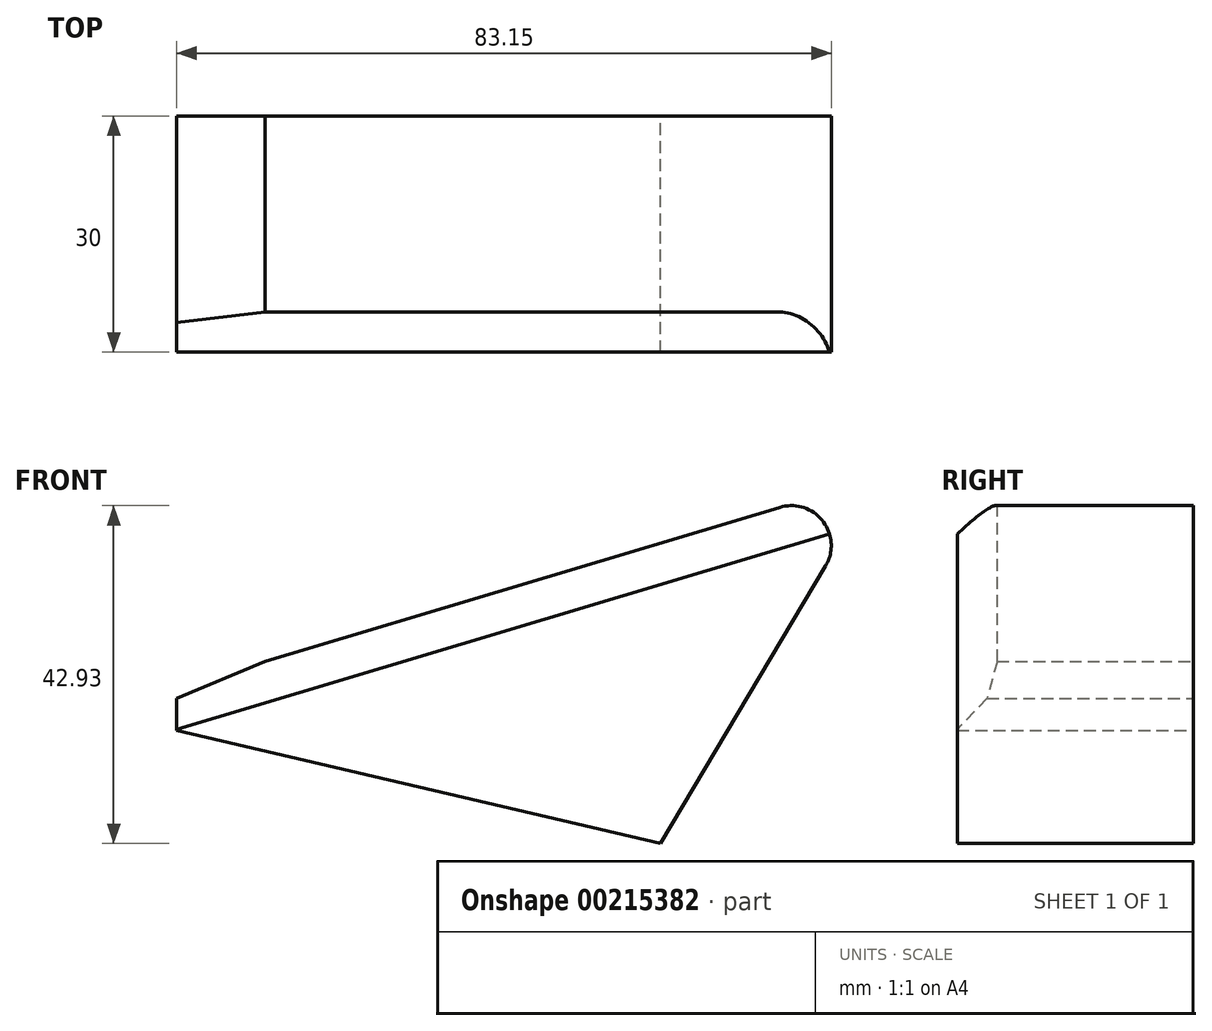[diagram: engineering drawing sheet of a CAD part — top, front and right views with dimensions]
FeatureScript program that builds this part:
annotation { "Feature Type Name" : "Feature", "Feature Type Description" : "" }
export const myFeature = defineFeature(function(context is Context, id is Id, definition is map)
    precondition{}
    {
        {
            var Q0;
            Q0=qCreatedBy(makeId("Front.planeOp"),FACE);
            var sketch = newSketch(context, id + "F0", { "sketchPlane" : qUnion([Q0])});
            skLineSegment(sketch, "E0", {"start": v(-72.91, 43.43) * mm, "end": v(-72.91, 47.52) * mm});
            skLineSegment(sketch, "E1", {"start": v(-61.71, 52.23) * mm, "end": v(16.19, 75.54) * mm});
            skLineSegment(sketch, "E2", {"start": v(-61.71, 52.23) * mm, "end": v(-72.91, 47.52) * mm});
            skLineSegment(sketch, "E3", {"start": v(-72.91, 43.43) * mm, "end": v(-11.47, 29.08) * mm});
            skLineSegment(sketch, "E4", {"start": v(-11.47, 29.08) * mm, "end": v(16.19, 75.54) * mm});
            skSolve(sketch);
        }
        {
            var Q0;
            Q0=makeQuery(id+"F0.imprint","IMPRINT",FACE,{"disambiguationData":[TD([[makeQuery(id+"F0.imprint","IMPRINT",EDGE,{"derivedFrom":sQuery(id+"F0.wireOp",EDGE,"E0")}),-1.0]])]});
            extrude(context, id + "F1", {"entities" : qUnion([Q0]), "depth" : 30 * mm});
        }
        {
            var Q0;
            Q0=makeQuery(id+"F1.opExtrude","CAP_EDGE",EDGE,{"disambiguationData":[OSD([sQuery(id+"F0.wireOp",EDGE,"E1")])],"isStart":false});
            chamfer(context, id + "F2", {"entities" : qUnion([Q0]), "width" : 5.08 * mm, "tangentPropagation" : true});
        }
        {
            var Q0;
            Q0=makeQuery(id+"F1.opExtrude","SWEPT_EDGE",EDGE,{"disambiguationData":[OSD([sQuery(id+"F0.wireOp",EDGE,"E1"),sQuery(id+"F0.wireOp",EDGE,"E4")])]});
            fillet(context, id + "F3", {"entities" : qUnion([Q0]), "radius" : 5.08 * mm, "tangentPropagation" : true, "allowEdgeOverflow" : false});
        }
    });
-=-=-=-=-
Return each line above that contains the string "false", ignoring differences in letter case.

            Q0=makeQuery(id+"F1.opExtrude","CAP_EDGE",EDGE,{"disambiguationData":[OSD([sQuery(id+"F0.wireOp",EDGE,"E1")])],"isStart":false});
            fillet(context, id + "F3", {"entities" : qUnion([Q0]), "radius" : 5.08 * mm, "tangentPropagation" : true, "allowEdgeOverflow" : false});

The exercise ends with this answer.